Photoautotrophic Growth and the Transcriptome of the Halotolerant Model Microalga Dunaliella salina MCC43 Under Salt Stress

Dunaliella salina is a geographically distinct, green alga without a rigid cell wall recognized as a model system for halotolerance. In this study, D. salina strains of the Indian origin isolated from the Sambhar Lake, Rajasthan, were initially cultured optimally at a 0.5 M NaCl level, and these cultures were exposed to 1-2 M NaCl for up to 2 h for transcriptomic analyses. The cells did not accumulate substantial levels of intracellular Na⁺. Reduced photosynthetic efficiency was observed at 2 h with an Fv/Fm ratio (~0.2) and thereafter reached a maximum on the 10th day. Concurrently, elevated levels of proline and malondialdehyde (MDA) were also detected at higher salt concentrations, suggesting the initiation of a stress response. The transcriptomic study revealed that amino acid biosynthesis pathways, along with pyruvate and carbohydrate metabolism-related genes, were significantly enriched in 0.5 M versus 2 M NaCl-grown D. salina cells at 2 h.
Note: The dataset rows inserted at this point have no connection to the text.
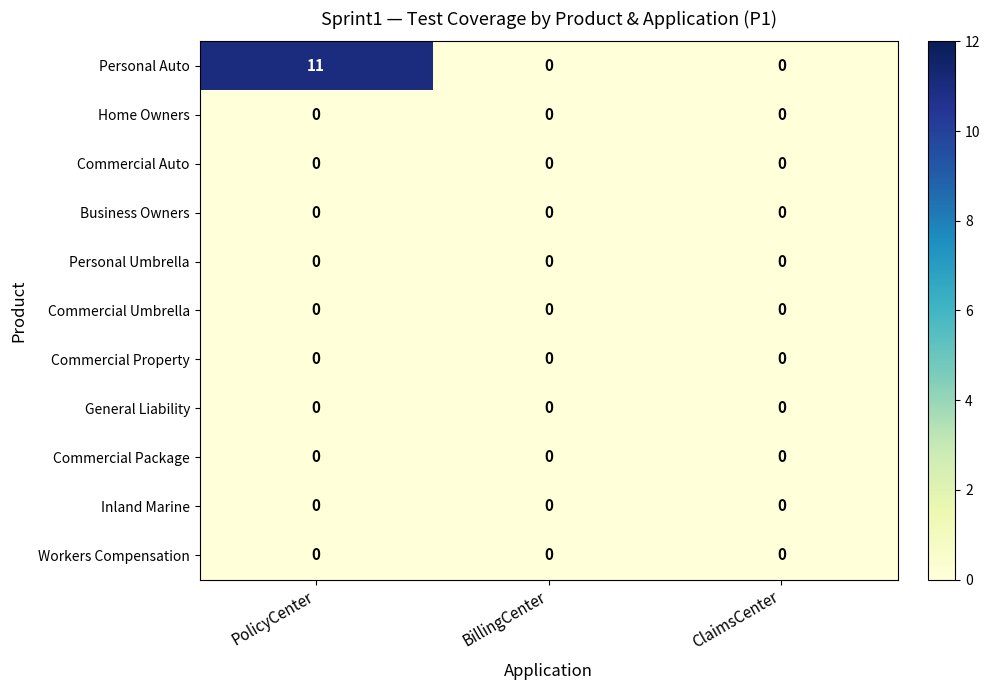

What is the greatest value displayed?

11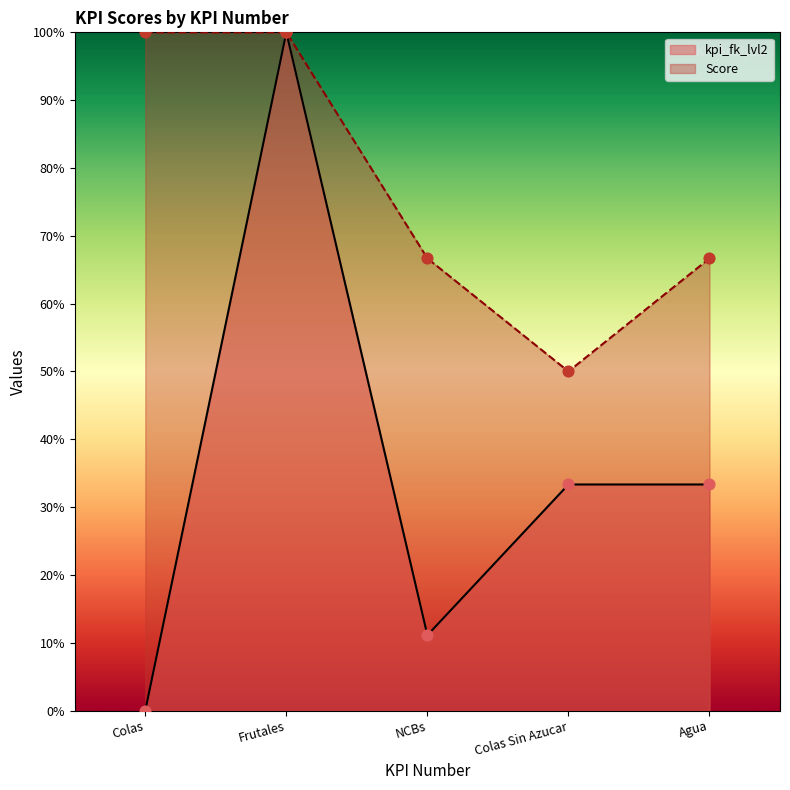

Which series has the largest total across all categories?

Score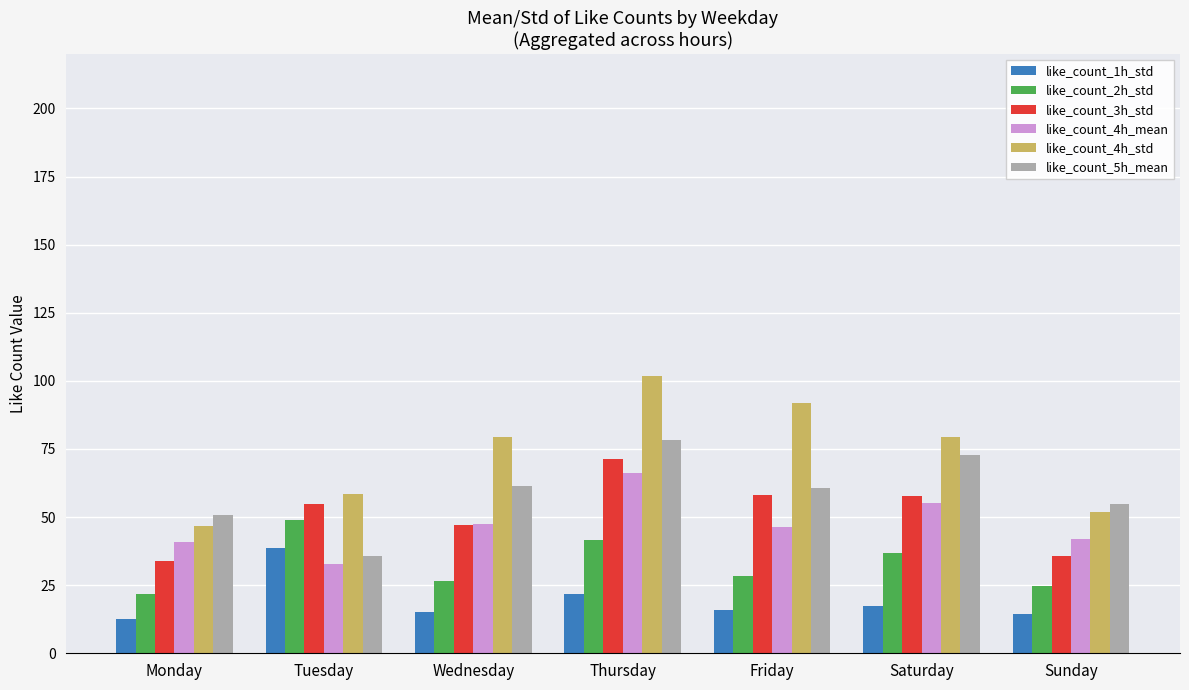

What is the difference between the maximum and minimum values in the like_count_3h_std series?

37.3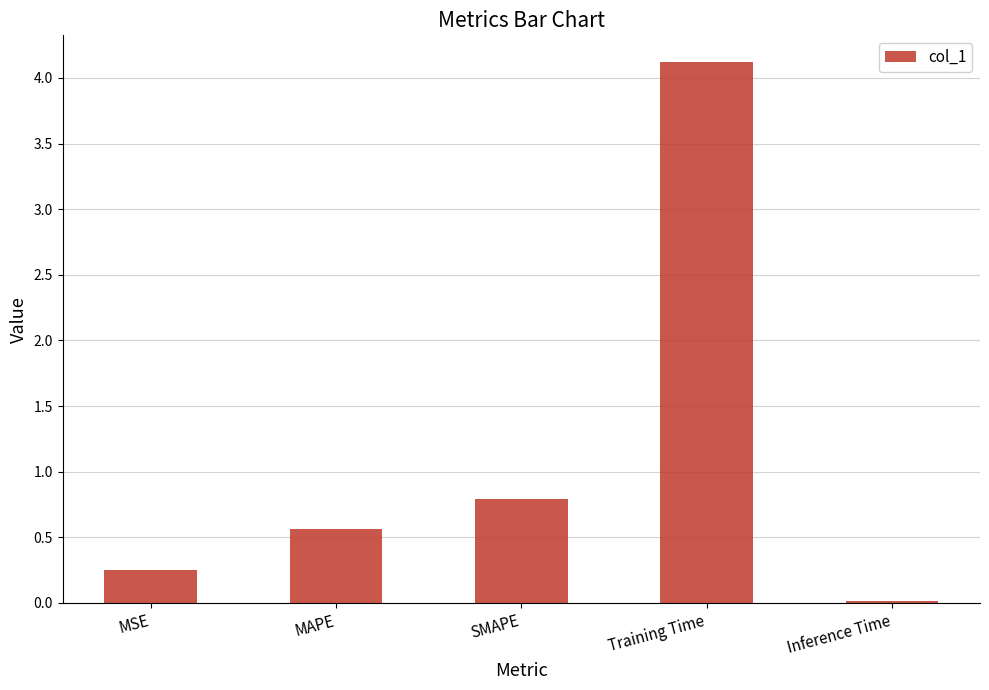

What is the label of the 2nd bar from the left?

MAPE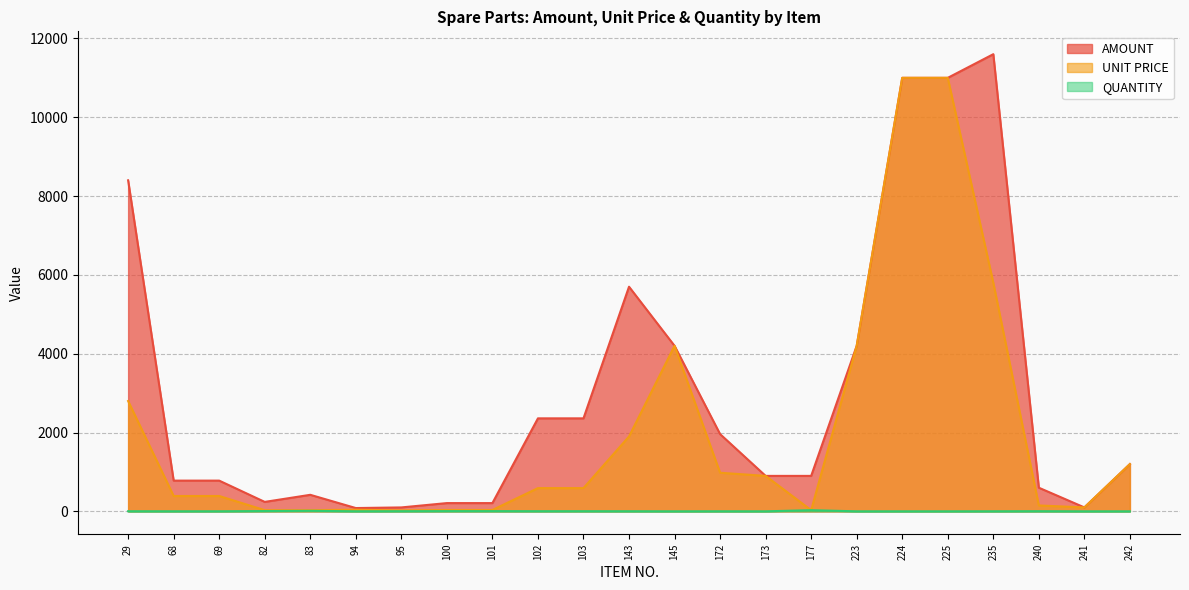

What are all the series names shown in the legend?

AMOUNT, UNIT PRICE, QUANTITY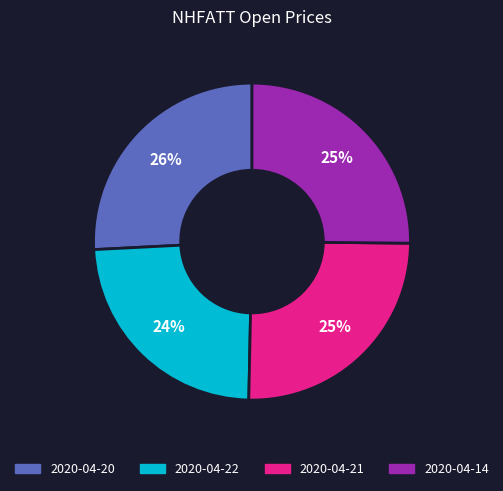

To the nearest percent, what is the average slice percentage?

25%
Downregulated genes were mainly related to cytoskeletal and microtubule proteins as owing to the loss of flagellar structures at 2 h. There was a change in the carbon flux because of the upregulation of key genes concerned with glyoxylate and TCA cycles, along with fatty acid metabolism, contributing to the remodeling of membrane lipids, thereby supporting membrane integrity. The upregulated differentially expressed genes (DEGs) were validated through qRT-PCR for the photosynthetic apparatus, antioxidative defense, ion homeostasis, and protein translocation and folding. The metabolomic profile under long-term (10th day) acclimation showed the upregulation of secondary metabolites and sterols. Therefore, the altered expression of genes indicated that D. salina strains tolerated elevated salt levels in a specified adaptive process to attain metabolic readjustments.